The reality of NFL college scouting
Most scouts travel by car, stay in cheaper hotels, and are on the road upwards of two weeks at a time. They miss their sons ballgames, their daughters dance recitals. They’re up early in the morning to watch tape and typing reports late into the night. They eat whatever fast food is close to campus and at times put up with the run around of ungrateful college coaching staffs. THEY are the face of the NFL franchise, but a face that is never seen on Sundays.
I love scouts. The profession has quietly changed with the changes in technology. The old coach is being replaced by the young information gatherer. They’re in, they’re out, and they press on. Scouting was once the art of the relationship. Building close acquaintance with pro liaisons through straight talk and trusted friendships. Scouts of 15, 20, or 30 years ago were asked to do more with much, much less. These were the true talent evaluators, not someone with a support staff to feed them information for a primetime prognostication.
Denver Broncos scout – Greg Miller
The Denver Broncos were once long time members of National Football Scouting. They were an integral part of one of the two scouting combines that helped shape the draft classes of the NFL. As scouting began to make its transition, so did both NFS and BLESTO. Scouts once employed directly by NFS were now assigned to member clubs and put under their employment and direction. Denver had a chance to select one of those longtime NFS scouts to place on their staff. I never waivered, Greg Miller was our guy.

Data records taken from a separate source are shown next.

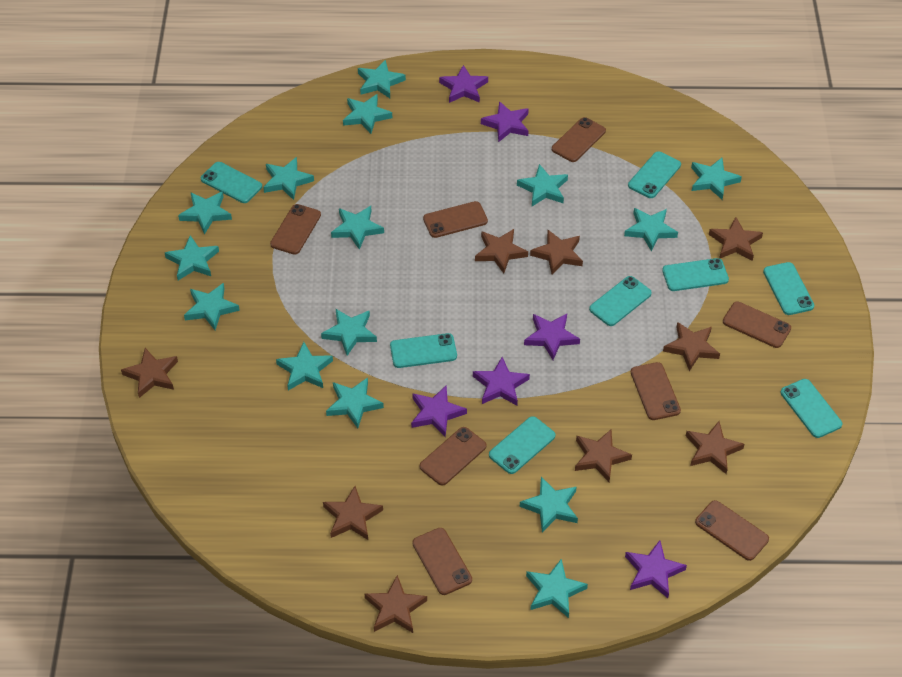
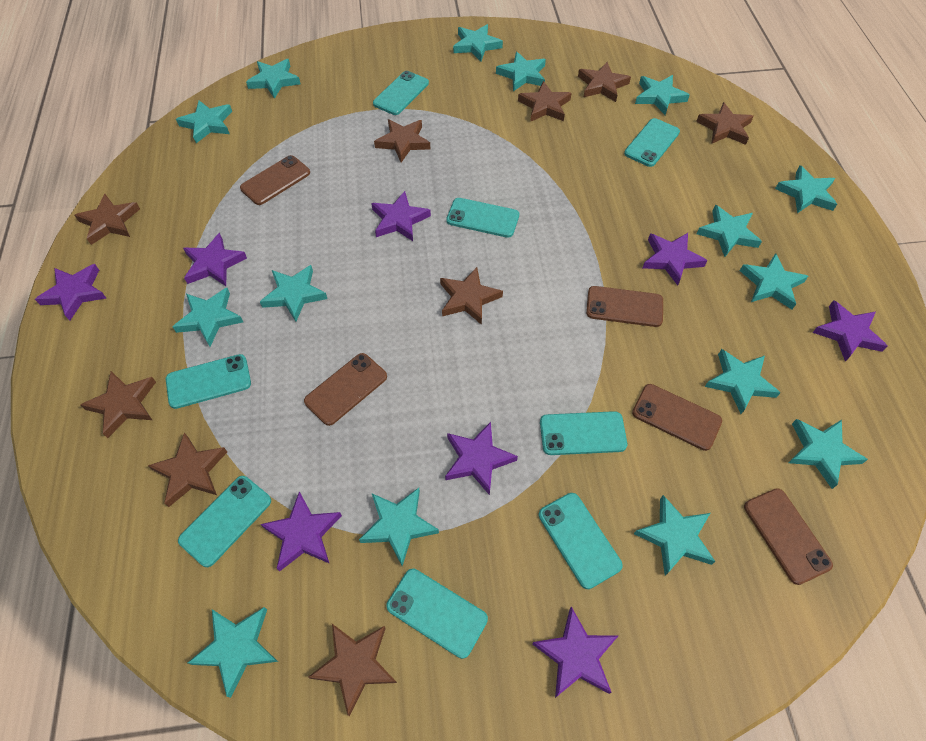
brown phone: 8 -> 5
purple star: 6 -> 8

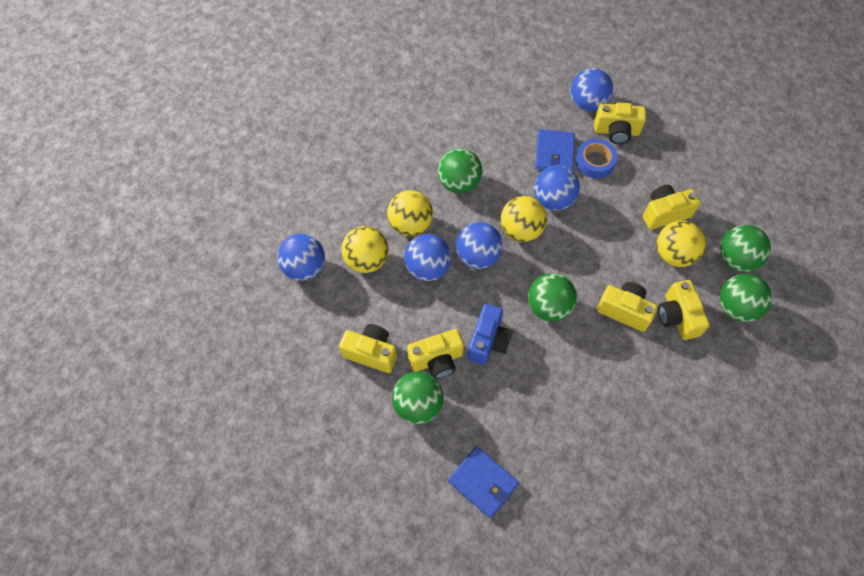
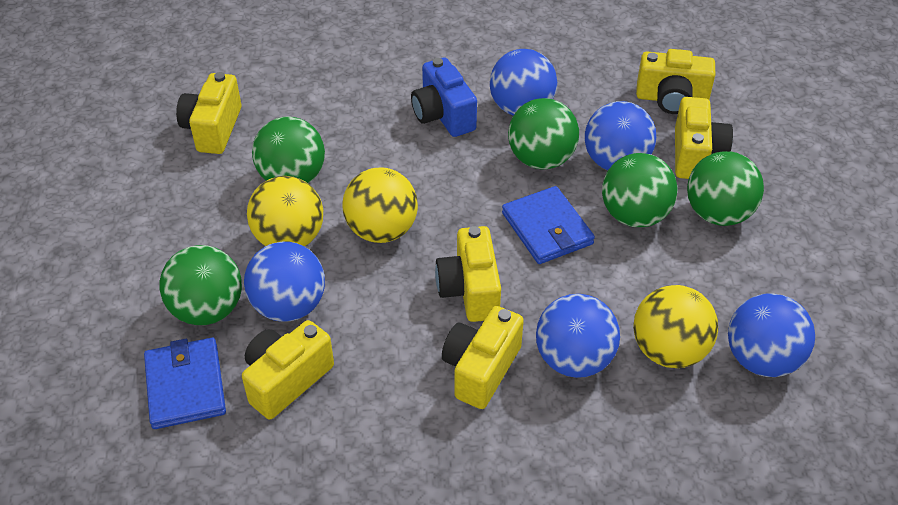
blue tape: 1 -> 0
yellow ball: 4 -> 3

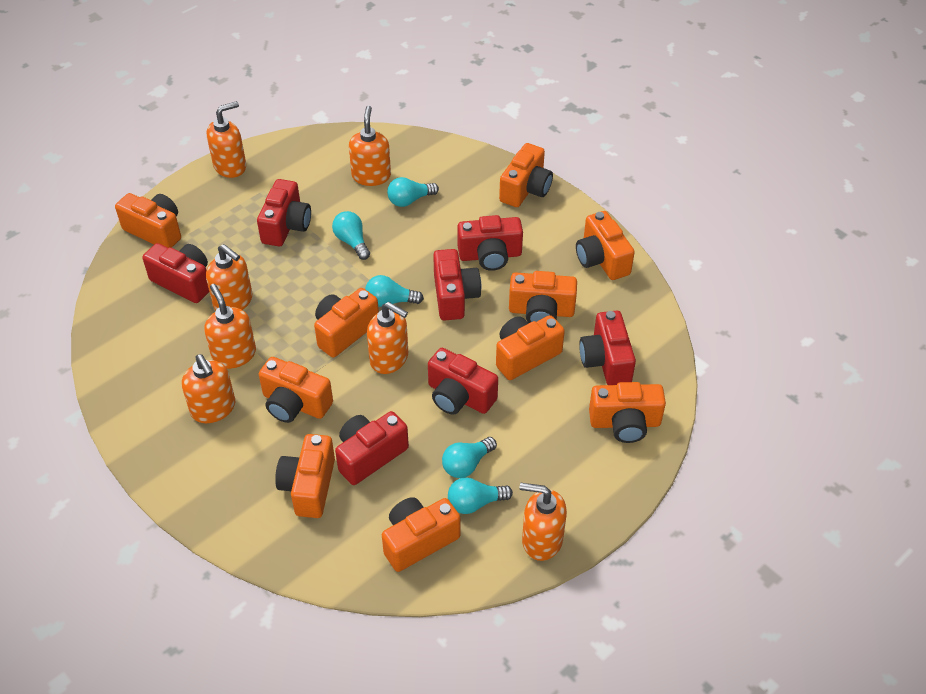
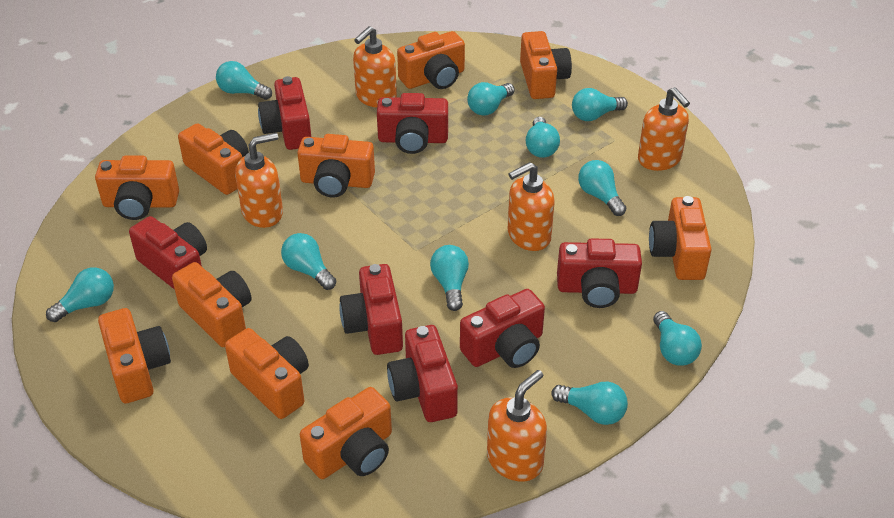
orange soap dispenser: 7 -> 5
turquoise light bulb: 5 -> 10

Greg was one of the senior scouts at NFS. He was a tireless worker, thorough evaluator, and delivered his opinion in a non-pretentious, egoless manner that gave you a clear picture of how a young prospect might bolster your roster. Greg was very well liked, tremendously respected, and damn good at his job. This was a scout who would represent your club in a professional manner wherever he went, and have an upbeat attitude as he slugged out the many miles between Midwest schools. I could count on Greg to give our staff a top evaluation and his honest opinion. He didn’t buckle to pressure and change his grades, but he never acted as if he had all the answers either. He understood his role and played it to the tee.
Gone way too early
Greg Miller (57) passed away a few days ago, and way too early. He’d struggled with health issues the past few years, but really never complained about it. With the many recent regime turnovers in Denver, Greg was lost in the changes that sometimes make absolutely no sense at all. It’s important for Bronco fans to know that Greg loved your team, loved being a part of it, and loved representing the Denver Broncos as a college scout. He never stopped thanking me for making him a Bronco all those year ago, and yet I should be the one thanking him for the opportunity to work alongside one of the good guys in the business.
Greg had just recently returned to football in the Personnel Department of the Omaha Nighthawks of the United Football League. We spoke on the phone a couple weeks ago about how much he loved being back around the game and the players. After not feeling very well, Greg returned to Grand Island, Nebraska, to see his own doctor and passed away at his home.
He’ll be sorely missed by the scouting fraternity and by me, as both a good friend and teammate. You never saw Greg on Sundays, but you certainly saw the results of his work. The face of Greg Miller was seen in the many faces of players he evaluated for the Denver Broncos and the member clubs of NFS.
God just made a first round draft choice.